Une des éruptions constatées par les villageois de Mataloko près de leurs habitations et de leurs champs (Crédit : Floresa).
Même s’il se dit « désolé » pour les villageois dont les terres ont été abîmées par les éruptions, il explique avoir pris le parti du projet « vers 2021, après le processus d’indemnisation (…) car le gouvernement pouvait s’occuper des terres des habitants endommagées afin qu’ils puissent acheter des terrains de remplacement ailleurs. »
Sous la pression du gouvernement, l’usine doit repartir de plus belle et verra sa capacité multipliée par près de 10 d’ici 2031. S’il est vrai que les émissions de gaz à effet de serre sont moindres par rapport aux installations électriques alimentées au charbon ou au pétrole, les risques sanitaires posés par les rejets d’une usine de géothermie ne sont pas négligeables.
Retour à Poco Leok, où Wilhelmina, assise contre un arbre, ne décolère pas. L’extension de l’usine d’Ulumbu risque d’avaler des terres sacrées. Dont celles où reposent ses aïeux : « Nous avons hérité cette terre de nos ancêtres, nous devons donc la protéger. »
Sépultures du peuple Gendang Lungar, à Poco Leok (Crédit : Floresa)
Victime collatérale de cet affrontement, le journaliste Herry Kabut a porté plainte neuf jours après son agression auprès de la police. Des photos témoignent des blessures subies. L’enquête a été classée le 31 décembre 2024 pour « preuves insuffisantes ».
Pour cette enquête, Forbidden Stories s’est vu refuser un visa journalistique par le gouvernement indonésien, preuve supplémentaire que le sujet de la géothermie est explosif dans le pays. Afin de poursuivre malgré tout ce travail essentiel aux côtés des reporters de Floresa, nous avons convenu avec eux qu’ils retourneraient dans les communautés concernées et resteraient en contact sécuritaire, logistique et éditorial étroit avec notre équipe tout au long de leur voyage. « Ce type de pratique doit être amélioré et développé (…) car aucune histoire ne vaut une vie », juge le rédacteur en chef de Floresa Herry Kabut.

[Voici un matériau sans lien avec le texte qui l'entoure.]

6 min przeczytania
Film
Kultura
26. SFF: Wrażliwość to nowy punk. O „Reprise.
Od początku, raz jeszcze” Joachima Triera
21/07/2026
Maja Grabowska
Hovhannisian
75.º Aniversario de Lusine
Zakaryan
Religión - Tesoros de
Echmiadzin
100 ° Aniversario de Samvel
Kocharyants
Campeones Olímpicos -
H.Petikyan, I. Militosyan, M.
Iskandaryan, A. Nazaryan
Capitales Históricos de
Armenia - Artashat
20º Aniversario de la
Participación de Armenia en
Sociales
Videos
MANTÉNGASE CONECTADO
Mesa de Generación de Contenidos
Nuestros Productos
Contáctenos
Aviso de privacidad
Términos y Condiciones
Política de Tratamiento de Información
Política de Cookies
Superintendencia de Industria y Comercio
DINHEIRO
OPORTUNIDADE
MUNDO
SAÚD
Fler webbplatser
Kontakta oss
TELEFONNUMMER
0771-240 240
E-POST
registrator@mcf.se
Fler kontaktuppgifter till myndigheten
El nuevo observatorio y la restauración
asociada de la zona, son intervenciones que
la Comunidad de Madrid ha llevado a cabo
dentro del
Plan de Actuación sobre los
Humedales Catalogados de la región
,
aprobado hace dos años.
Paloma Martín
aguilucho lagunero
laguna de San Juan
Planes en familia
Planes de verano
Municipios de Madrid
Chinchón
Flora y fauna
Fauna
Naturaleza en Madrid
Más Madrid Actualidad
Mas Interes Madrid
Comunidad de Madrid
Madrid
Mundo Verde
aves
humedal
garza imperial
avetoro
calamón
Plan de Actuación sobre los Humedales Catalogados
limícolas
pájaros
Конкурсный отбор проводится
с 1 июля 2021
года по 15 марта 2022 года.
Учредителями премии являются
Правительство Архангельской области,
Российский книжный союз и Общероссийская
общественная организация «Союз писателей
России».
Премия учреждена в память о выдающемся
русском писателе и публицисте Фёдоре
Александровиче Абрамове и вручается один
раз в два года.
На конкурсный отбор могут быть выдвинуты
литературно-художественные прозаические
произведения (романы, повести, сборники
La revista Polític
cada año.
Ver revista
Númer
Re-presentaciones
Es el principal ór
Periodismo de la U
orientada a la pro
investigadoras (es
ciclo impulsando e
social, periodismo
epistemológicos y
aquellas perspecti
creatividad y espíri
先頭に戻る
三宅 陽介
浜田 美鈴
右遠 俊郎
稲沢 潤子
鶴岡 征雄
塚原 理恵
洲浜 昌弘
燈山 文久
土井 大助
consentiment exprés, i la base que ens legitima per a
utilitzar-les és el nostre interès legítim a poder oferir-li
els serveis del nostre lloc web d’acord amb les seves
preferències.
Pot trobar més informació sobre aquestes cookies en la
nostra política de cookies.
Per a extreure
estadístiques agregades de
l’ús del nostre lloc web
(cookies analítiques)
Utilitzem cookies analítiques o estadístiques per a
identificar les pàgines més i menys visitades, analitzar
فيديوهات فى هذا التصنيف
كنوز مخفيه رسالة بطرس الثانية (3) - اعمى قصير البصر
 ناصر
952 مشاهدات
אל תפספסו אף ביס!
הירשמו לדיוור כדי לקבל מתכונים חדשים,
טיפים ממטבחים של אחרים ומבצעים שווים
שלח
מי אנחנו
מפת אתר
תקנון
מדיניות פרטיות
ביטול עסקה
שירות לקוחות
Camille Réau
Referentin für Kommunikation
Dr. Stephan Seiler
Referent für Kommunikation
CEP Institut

Forbidden Stories a mis au jour et analysé les campagnes de désinformation dirigées contre Floresa. Enfin, nous avons pris en charge l’envoi des questions aux autorités et aux entreprises indonésiennes mises en cause afin d’éviter toute pression sur les reporters de Floresa avant la publication de cet article. Mais ces derniers ne sont pas les seuls à travailler sous pression en Indonésie. Le pays pointe à la 127e place sur 180 dans le classement mondial Reporters Sans Frontières de la liberté de la presse en 2025. Pour les journalistes indonésiens, travailler s’avère de plus en plus compliqué. Certains d’entre eux ont été ciblés par la police en marge des manifestations contre les violences policières ayant récemment secoué le pays. Les journalistes du grand quotidien national Tempo ont même reçu des rats décapités et une tête de cochon.